The United States stands at the head of the North Atlantic Treaty Organization (NATO), a coalition of capitalist powers that was formed after World War II to threaten the Soviet Union. NATO has expanded since 1997 to include fourteen more Eastern-European (including former-Soviet) countries. And the Ukrainian rulers want to be next to join NATO. The Ukrainian government has long been making gestures to the U.S. and the big capitalist powers of Western Europe to allow Ukraine to join NATO and the European Union (EU).

Putin understandably sees this encroachment of NATO as a threat to his nationalistic interests in Ukraine, which really represent the interests of the richest Russian capitalists. If the big financial and industrial powers of NATO such as the U.S., England and France increase their influence in Ukraine, their capitalists will gain at the expense of Russia’s capitalists. A current bone of contention is Ukraine’s gas pipelines, through which Russia pumps its natural gas to Germany and other European countries. Until Russia makes its Nord Stream 2 pipeline (which avoids Ukraine) operational, the Russian capitalists will have all the more interest to maintain control over Ukraine, and not hand it over to the NATO countries. And it’s not only gas. There are plenty of other foreign investments in Ukraine to profit from.

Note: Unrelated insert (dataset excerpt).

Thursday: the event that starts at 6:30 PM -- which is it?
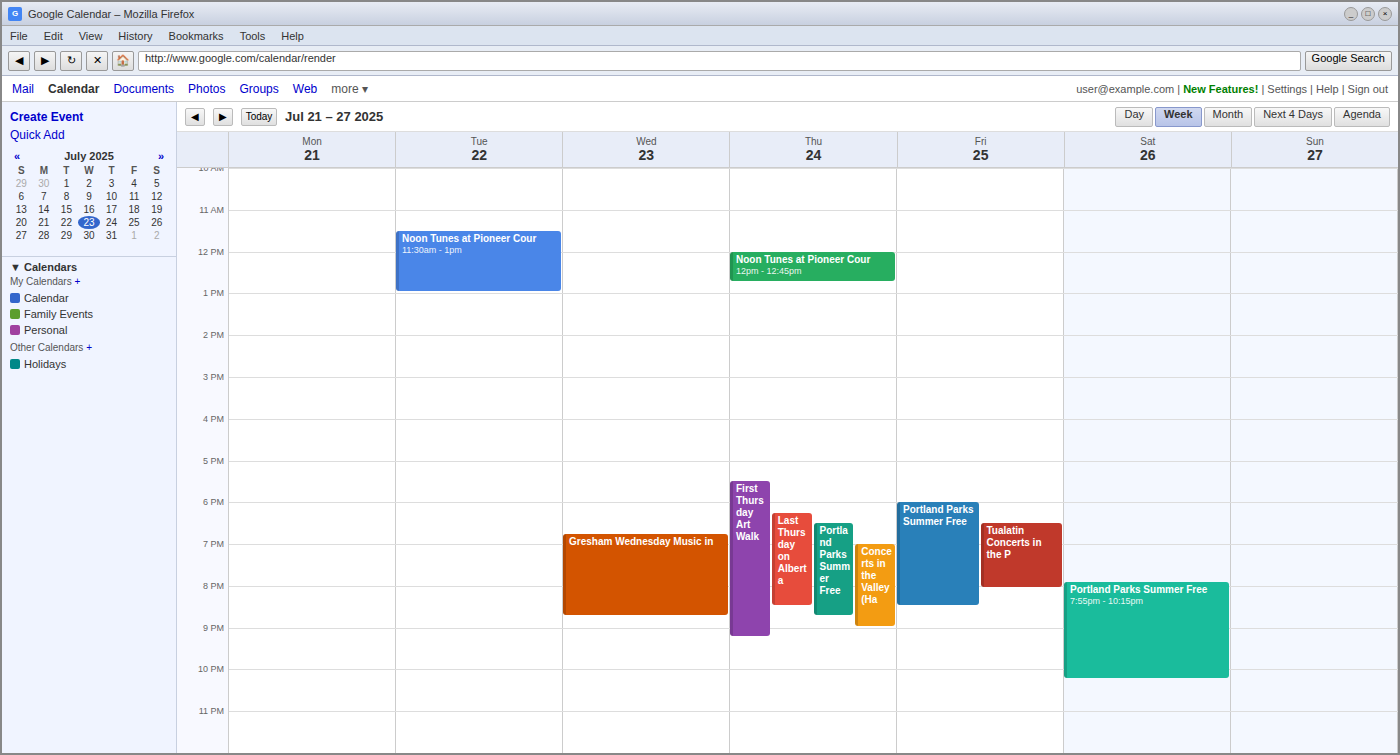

Ukraine is the contested hotspot of the day, and the Ukrainian people will suffer a great deal if this conflict is allowed to escalate to a full-blown war. The capitalist system is an inherently unstable system based on fierce grow-or-die competition, pitting various national gangs of capitalists against each other. Tomorrow the hotspot may be Taiwan, in a conflict between the U.S. and China. Occasionally, or even frequently, we will have to see terrifying military conflicts flare up in different countries. The only way out of this absurd and suicidal situation is to get rid of the global capitalist system that keeps creating it.